Non-convex feature selection based on feature correlation representation and dual manifold optimization

Abstract

The existing feature selection algorithms often utilize local structure of data, but do not fully mine internal structure and ignore potential correlation information between samples. To address the problems and fully utilize manifold information of data, this paper proposes non-convex feature selection based on feature correlation representation and dual manifold optimization (FDNFS). Firstly, FDNFS constructs feature graph of original data, which can obtain feature correlation representation to represent the interconnection information. Based on the obtained interconnection information, FDNFS unifies feature correlation representation learning and feature selection through feature transformation matrix, so that the interconnection information between data guides feature selection.
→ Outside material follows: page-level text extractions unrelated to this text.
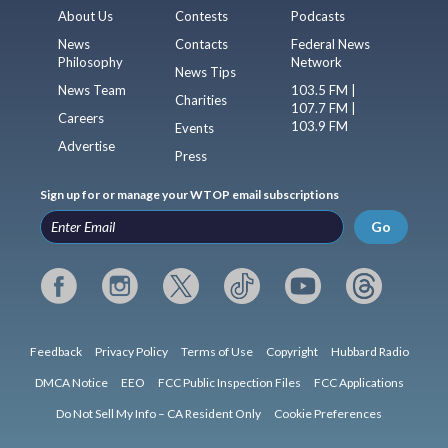
About Us
Contests
Podcasts
News
Contacts
Federal News
Philosophy
Network
News Tips
News Team
103.5 FM |
Charities
107.7 FM |
Careers
103.9 FM
Events
Advertise
Press
Sign up for or manage your WTOP email subscriptions
Go
Feedback
Privacy Policy
Terms of Use
Copyright
Hubbard Radio
DMCA Notice
EEO
FCC Public Inspection Files
FCC Applications
Do Not Sell My Info – CA Resident Only
Cookie Preferences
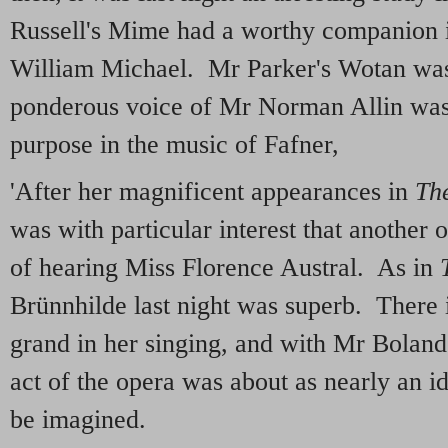
Russell's Mime had a worthy companion i
William Michael. Mr Parker's Wotan was
ponderous voice of Mr Norman Allin was
purpose in the music of Fafner,
'After her magnificent appearances in
The
was with particular interest that another
of hearing Miss Florence Austral. As in
Brünnhilde last night was superb. There 
grand in her singing, and with Mr Boland's
act of the opera was about as nearly an i
be imagined.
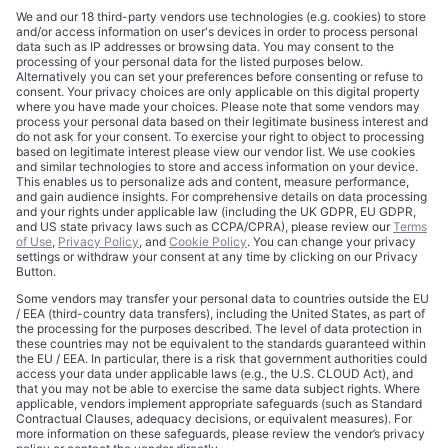
CORPORATE
COMPLIANCE
About
Terms of Use
Editorial Standards
Privacy Policy
Trademarks
Cookie Policy
Credits
Privacy Choices
Contact
Data Disclaimer
Licensing
Legal Notice
Editorial Authority
Tech Icons defines how strategy, influence, and capital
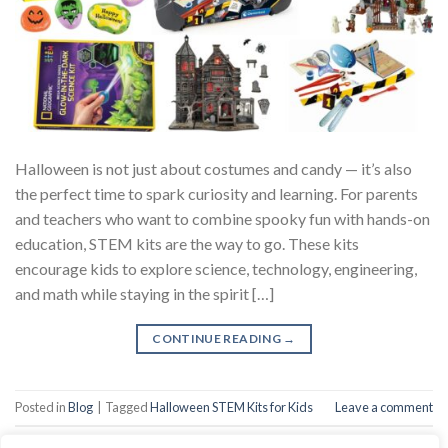
Halloween is not just about costumes and candy — it’s also
the perfect time to spark curiosity and learning. For parents
and teachers who want to combine spooky fun with hands-on
education, STEM kits are the way to go. These kits
encourage kids to explore science, technology, engineering,
and math while staying in the spirit […]
CONTINUE READING
→
Posted in
Blog
|
Tagged
Halloween STEM Kits for Kids
Leave a comment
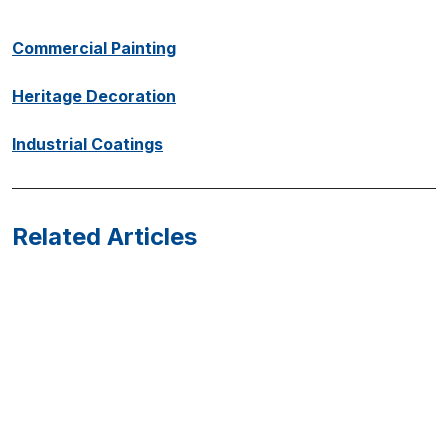
Commercial Painting
Heritage Decoration
Industrial Coatings
Related Articles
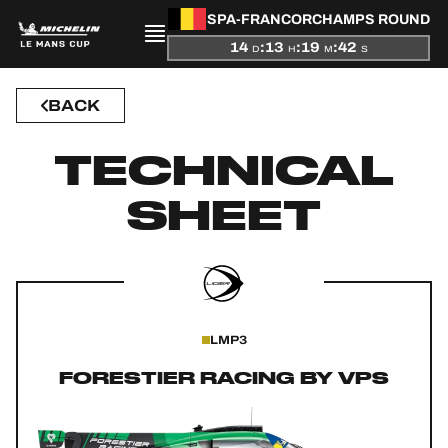
SPA-FRANCORCHAMPS ROUND
14
:
13
:
19
:
42
D
H
M
S
BACK
PRESENTATION
TECHNICAL
NEWS
SHEET
SEASON
STANDINGS
RESULTS
LMP3
COMPETITORS
FORESTIER RACING BY VPS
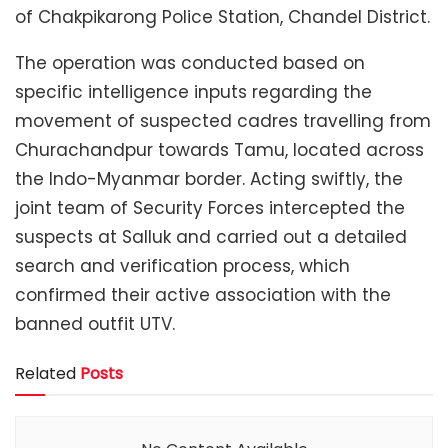
of Chakpikarong Police Station, Chandel District.
The operation was conducted based on
specific intelligence inputs regarding the
movement of suspected cadres travelling from
Churachandpur towards Tamu, located across
the Indo-Myanmar border. Acting swiftly, the
joint team of Security Forces intercepted the
suspects at Salluk and carried out a detailed
search and verification process, which
confirmed their active association with the
banned outfit UTV.
Related
Posts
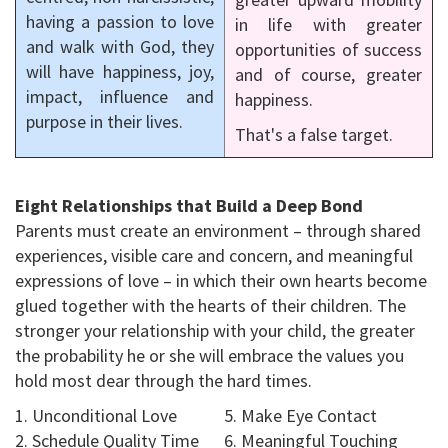
having a passion to love
in life with greater
and walk with God, they
opportunities of success
will have happiness, joy,
and of course, greater
impact, influence and
happiness.
purpose in their lives.
That's a false target.
Eight Relationships that Build a Deep Bond
Parents must create an environment – through shared
experiences, visible care and concern, and meaningful
expressions of love – in which their own hearts become
glued together with the hearts of their children. The
stronger your relationship with your child, the greater
the probability he or she will embrace the values you
hold most dear through the hard times.
1. Unconditional Love
5. Make Eye Contact
2. Schedule Quality Time
6. Meaningful Touching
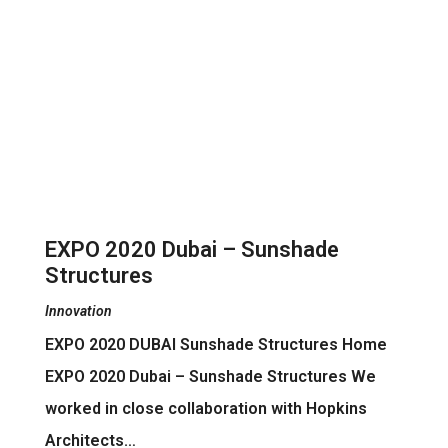
EXPO 2020 Dubai – Sunshade
Structures
Innovation
EXPO 2020 DUBAI Sunshade Structures Home
EXPO 2020 Dubai – Sunshade Structures We
worked in close collaboration with Hopkins
Architects…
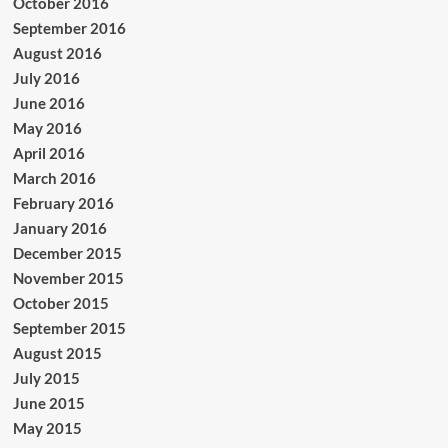
October 2016
September 2016
August 2016
July 2016
June 2016
May 2016
April 2016
March 2016
February 2016
January 2016
December 2015
November 2015
October 2015
September 2015
August 2015
July 2015
June 2015
May 2015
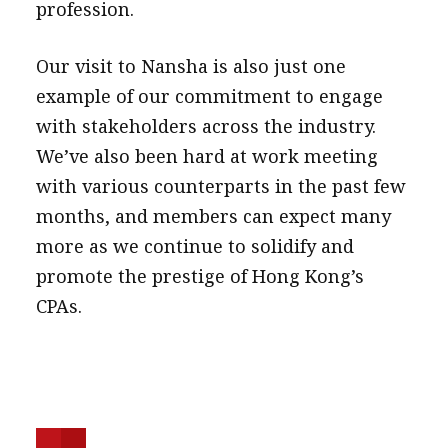
profession.
Our visit to Nansha is also just one
example of our commitment to engage
with stakeholders across the industry.
We’ve also been hard at work meeting
with various counterparts in the past few
months, and members can expect many
more as we continue to solidify and
promote the prestige of Hong Kong’s
CPAs.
Secondly, to make multivariate frameworks guide feature selection, FDNFS introduces self-representation on the improved sparse regression model. Using self-representation can make basis matrix and reconstruction coefficient matrix reconstruct original data more accurately. Next, in order to preserve local structure information abundantly, FDNFS has two-part manifold regularization on the pseudo-label matrix in sparse regression model and the reconstructed coefficient matrix in self-representation framework. This can fully use the manifold information of data. In addition, FDNFS imposes the non-convex constraints. It can ensure the sparsity of feature selection matrix. In turn, this can select features with lower redundancy, and then select a better feature subset. Finally, this paper adopts an iterative optimization method. FDNFS is compared with nine algorithms on seven datasets. The clustering results reflect better performance of FDNFS.